Im going to go fishing on the Escambia River Tommorow, just one problem... I don't know where to fish from shore. Any help is greatly appreciated. Thanks


----------



## surfstryker (Sep 28, 2007)

Other than Simpsons pier, if your heading towards Pensacola from simpsons pier, try underthe bridge thats past Jims fish camp.


----------



## Cornflake789 (Oct 10, 2008)

This probably sounds pretty stupid but I have to ask which bridge. I was looking on google maps and found like 3 bridges near Jims fish camp. Please be a little more specific I haven't really been out to that area before


----------



## Cornflake789 (Oct 10, 2008)

Ok ive been cruising around google maps even more and I found Simpsons Pier, and what I think is the other spot you were talking about is it located by a tacobell and dollar general?


----------



## Midnight Rider (Sep 30, 2007)

> *Cornflake789 (2/13/2009)*Ok ive been cruising around google maps even more and I found Simpsons Pier, and what I think is the other spot you were talking about is it located by a tacobell and dollar general?
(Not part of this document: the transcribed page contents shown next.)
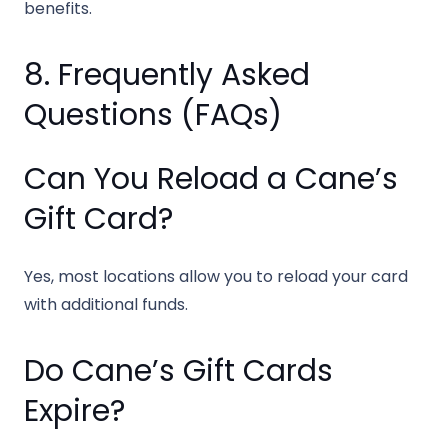
benefits.
8. Frequently Asked
Questions (FAQs)
Can You Reload a Cane’s
Gift Card?
Yes, most locations allow you to reload your card
with additional funds.
Do Cane’s Gift Cards
Expire?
Did I miss somthing??? If memory serves me there aint no taco bell or dollar general anywhere close to Simpons pier.


----------



## 60hertz (Oct 1, 2007)




----------



## Cornflake789 (Oct 10, 2008)

ok thanks a lot. The spot that google maps said Jim's fish camp is wasn't where your map showed it was. It pointed that it was more south but whatever


----------



## Cornflake789 (Oct 10, 2008)

wait a minute.... isn't that spot brackish/ saltwater because its so close to escambia bay?


----------



## Midnight Rider (Sep 30, 2007)

It would be brackish but you can still catch fresh water fish there. In fact you can catch just about anything there from flounder to bream. Good luck


----------



## Cornflake789 (Oct 10, 2008)

awesome sounds good. Thanks ill try it


----------



## Croaker Chris (Feb 22, 2009)

What kind of bait would be best for a couple of my kids and I to go up there and catch any kind of fish ... Just so they are reeling something in .....


----------



## Helmsy (Oct 2, 2007)

JUST ABOUT ANYTHING WILL WORK ALLWAYS HAD THE BEST LUCK WITH LIVE SHRIMP.


----------



## xxxxxxkidsoncoffee (Apr 30, 2008)

Live shrimp. Or some cut bait if you want to catch some trash fish.


----------



## Cornflake789 (Oct 10, 2008)

When I went I used frozen shrimp and just slayed em out there, 8 reds, a sheepshead, a black drum, and a whole bunch of silver perch, croakers, and even a bass all in the same spot


----------